*** Begin section ***

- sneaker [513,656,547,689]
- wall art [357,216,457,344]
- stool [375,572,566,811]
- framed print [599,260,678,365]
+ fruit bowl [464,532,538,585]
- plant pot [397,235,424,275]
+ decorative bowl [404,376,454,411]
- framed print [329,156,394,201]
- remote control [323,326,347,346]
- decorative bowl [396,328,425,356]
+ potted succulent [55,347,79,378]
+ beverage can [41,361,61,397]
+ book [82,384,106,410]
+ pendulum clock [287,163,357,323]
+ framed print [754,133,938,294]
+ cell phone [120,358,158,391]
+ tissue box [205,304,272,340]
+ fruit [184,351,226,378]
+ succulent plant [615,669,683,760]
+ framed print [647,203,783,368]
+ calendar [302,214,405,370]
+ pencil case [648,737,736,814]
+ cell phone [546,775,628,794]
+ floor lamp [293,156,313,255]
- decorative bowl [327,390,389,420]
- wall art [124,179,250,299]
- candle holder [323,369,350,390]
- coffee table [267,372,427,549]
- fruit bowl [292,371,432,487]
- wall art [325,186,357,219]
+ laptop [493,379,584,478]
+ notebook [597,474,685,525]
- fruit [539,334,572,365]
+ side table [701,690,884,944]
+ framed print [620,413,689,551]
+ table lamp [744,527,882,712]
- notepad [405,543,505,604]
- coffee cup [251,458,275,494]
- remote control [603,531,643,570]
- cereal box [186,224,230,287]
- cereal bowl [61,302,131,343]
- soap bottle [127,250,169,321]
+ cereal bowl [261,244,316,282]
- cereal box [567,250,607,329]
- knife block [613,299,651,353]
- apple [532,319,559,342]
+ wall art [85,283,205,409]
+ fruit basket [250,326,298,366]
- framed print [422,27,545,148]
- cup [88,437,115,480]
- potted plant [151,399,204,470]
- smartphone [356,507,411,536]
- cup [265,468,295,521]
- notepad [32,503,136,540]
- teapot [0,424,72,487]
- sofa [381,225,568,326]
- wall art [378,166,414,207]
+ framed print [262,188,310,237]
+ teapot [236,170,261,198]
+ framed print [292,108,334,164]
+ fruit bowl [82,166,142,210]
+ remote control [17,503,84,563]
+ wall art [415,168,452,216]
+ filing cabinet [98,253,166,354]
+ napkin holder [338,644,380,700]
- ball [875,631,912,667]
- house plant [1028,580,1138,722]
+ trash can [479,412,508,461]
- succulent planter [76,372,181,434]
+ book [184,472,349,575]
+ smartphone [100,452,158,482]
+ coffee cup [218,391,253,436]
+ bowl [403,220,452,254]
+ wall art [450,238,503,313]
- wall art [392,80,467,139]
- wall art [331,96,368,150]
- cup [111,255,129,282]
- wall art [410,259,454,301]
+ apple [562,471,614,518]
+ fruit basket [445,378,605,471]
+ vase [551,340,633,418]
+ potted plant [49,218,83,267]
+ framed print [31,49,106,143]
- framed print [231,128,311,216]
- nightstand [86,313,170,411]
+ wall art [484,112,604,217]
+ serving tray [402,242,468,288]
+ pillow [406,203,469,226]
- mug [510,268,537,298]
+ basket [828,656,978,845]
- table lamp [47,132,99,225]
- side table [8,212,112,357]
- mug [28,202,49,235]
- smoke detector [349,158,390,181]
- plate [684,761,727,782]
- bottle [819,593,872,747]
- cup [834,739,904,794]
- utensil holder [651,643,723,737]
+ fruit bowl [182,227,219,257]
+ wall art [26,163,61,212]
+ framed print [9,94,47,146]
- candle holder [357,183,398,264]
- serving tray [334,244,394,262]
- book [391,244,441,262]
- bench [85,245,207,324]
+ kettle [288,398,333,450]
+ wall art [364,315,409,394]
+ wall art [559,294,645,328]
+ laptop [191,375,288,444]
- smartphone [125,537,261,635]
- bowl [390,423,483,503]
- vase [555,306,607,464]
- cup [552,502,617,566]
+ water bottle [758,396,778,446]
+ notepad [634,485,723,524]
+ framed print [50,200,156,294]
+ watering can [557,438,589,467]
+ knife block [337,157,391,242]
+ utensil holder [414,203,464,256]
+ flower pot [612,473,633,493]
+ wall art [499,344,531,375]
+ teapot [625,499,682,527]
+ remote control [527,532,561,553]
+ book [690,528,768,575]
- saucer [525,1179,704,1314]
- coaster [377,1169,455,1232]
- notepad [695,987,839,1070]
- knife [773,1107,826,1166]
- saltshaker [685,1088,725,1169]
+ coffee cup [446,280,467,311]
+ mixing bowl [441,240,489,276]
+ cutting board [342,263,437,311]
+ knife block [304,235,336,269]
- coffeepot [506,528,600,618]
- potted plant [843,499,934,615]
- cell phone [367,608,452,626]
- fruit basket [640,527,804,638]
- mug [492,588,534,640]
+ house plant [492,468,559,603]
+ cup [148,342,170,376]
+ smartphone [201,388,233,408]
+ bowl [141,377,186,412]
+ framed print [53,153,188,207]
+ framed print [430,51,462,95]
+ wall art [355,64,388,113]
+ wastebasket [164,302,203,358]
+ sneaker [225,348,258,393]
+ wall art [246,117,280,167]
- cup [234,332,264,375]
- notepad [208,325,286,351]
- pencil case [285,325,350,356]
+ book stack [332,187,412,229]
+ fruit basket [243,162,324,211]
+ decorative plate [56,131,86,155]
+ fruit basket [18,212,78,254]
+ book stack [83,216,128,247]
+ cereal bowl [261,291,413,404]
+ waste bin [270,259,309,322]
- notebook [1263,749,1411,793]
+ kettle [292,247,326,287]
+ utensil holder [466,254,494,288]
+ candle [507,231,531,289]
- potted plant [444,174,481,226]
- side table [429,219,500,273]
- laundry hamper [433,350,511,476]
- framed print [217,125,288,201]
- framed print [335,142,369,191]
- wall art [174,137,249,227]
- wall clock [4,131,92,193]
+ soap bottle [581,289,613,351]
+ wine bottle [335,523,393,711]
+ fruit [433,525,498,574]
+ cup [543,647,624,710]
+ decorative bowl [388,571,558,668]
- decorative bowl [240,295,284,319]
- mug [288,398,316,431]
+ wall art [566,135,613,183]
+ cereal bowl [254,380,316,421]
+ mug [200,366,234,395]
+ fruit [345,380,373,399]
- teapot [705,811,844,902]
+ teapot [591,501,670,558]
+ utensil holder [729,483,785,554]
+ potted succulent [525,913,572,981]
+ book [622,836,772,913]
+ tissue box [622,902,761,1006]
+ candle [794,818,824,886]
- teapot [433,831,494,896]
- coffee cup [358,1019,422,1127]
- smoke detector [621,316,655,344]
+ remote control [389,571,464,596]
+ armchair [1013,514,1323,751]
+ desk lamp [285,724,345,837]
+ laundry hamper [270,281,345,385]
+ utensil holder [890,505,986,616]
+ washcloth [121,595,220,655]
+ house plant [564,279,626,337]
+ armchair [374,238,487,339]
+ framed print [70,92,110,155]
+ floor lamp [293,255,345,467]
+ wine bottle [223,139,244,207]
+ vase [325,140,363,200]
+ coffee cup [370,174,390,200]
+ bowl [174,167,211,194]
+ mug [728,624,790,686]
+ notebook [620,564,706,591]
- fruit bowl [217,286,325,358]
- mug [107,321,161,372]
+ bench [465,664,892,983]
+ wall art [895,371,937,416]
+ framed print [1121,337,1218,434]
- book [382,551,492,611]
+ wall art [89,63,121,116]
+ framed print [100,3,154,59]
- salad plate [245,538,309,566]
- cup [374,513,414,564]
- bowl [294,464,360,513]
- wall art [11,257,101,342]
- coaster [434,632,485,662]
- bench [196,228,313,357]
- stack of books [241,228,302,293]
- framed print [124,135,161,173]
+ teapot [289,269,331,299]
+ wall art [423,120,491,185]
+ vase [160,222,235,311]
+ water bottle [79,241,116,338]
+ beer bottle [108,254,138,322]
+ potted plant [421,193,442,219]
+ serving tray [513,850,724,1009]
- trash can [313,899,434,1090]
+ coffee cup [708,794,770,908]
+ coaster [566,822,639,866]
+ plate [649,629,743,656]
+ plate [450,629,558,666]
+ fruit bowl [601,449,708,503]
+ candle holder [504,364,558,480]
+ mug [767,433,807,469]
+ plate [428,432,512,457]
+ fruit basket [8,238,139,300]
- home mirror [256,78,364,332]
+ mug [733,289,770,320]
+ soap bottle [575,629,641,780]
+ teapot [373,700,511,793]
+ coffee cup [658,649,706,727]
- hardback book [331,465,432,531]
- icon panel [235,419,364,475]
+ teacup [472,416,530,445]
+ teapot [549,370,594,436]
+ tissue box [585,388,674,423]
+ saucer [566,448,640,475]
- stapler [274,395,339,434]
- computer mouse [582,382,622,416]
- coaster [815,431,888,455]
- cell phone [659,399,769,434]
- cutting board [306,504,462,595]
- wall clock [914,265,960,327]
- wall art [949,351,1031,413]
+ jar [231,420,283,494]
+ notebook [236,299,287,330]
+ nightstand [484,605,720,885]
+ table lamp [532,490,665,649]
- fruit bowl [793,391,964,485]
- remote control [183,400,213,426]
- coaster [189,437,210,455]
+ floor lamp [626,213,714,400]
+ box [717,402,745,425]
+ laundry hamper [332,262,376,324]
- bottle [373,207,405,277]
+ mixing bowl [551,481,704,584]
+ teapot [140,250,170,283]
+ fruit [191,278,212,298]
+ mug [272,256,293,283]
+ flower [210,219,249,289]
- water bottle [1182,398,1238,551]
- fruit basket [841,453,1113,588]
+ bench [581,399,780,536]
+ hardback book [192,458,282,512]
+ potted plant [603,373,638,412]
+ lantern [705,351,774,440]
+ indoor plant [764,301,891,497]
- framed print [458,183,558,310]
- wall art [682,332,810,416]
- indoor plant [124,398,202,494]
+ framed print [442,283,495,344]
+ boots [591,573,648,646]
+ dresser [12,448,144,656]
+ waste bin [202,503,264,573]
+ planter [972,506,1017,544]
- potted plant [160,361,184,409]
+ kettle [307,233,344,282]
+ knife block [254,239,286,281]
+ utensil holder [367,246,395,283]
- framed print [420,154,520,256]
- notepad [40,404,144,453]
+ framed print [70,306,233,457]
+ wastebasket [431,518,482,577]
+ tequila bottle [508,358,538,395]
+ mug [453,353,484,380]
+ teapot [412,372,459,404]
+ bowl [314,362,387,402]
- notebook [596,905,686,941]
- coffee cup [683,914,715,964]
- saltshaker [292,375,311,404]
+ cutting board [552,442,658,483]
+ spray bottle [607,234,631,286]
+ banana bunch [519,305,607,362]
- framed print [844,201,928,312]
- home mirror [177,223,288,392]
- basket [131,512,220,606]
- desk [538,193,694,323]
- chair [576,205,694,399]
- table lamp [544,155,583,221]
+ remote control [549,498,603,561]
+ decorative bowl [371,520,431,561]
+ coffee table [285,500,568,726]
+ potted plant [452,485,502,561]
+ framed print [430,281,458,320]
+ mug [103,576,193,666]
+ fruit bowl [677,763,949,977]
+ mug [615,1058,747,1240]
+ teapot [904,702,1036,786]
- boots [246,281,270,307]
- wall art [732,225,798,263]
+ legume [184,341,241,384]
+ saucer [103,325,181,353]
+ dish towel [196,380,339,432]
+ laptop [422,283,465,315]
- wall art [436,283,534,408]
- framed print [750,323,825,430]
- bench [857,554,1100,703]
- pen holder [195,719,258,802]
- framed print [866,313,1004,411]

*** End section ***

## Exercise instructions
In the listing above, locate the line containing "water bottle [79,241,116,338]" and the line containing "- cell phone [659,399,769,434]". Transcribe those two lines and everything between them, exactly as written.

## Answer box
+ water bottle [79,241,116,338]
+ beer bottle [108,254,138,322]
+ potted plant [421,193,442,219]
+ serving tray [513,850,724,1009]
- trash can [313,899,434,1090]
+ coffee cup [708,794,770,908]
+ coaster [566,822,639,866]
+ plate [649,629,743,656]
+ plate [450,629,558,666]
+ fruit bowl [601,449,708,503]
+ candle holder [504,364,558,480]
+ mug [767,433,807,469]
+ plate [428,432,512,457]
+ fruit basket [8,238,139,300]
- home mirror [256,78,364,332]
+ mug [733,289,770,320]
+ soap bottle [575,629,641,780]
+ teapot [373,700,511,793]
+ coffee cup [658,649,706,727]
- hardback book [331,465,432,531]
- icon panel [235,419,364,475]
+ teacup [472,416,530,445]
+ teapot [549,370,594,436]
+ tissue box [585,388,674,423]
+ saucer [566,448,640,475]
- stapler [274,395,339,434]
- computer mouse [582,382,622,416]
- coaster [815,431,888,455]
- cell phone [659,399,769,434]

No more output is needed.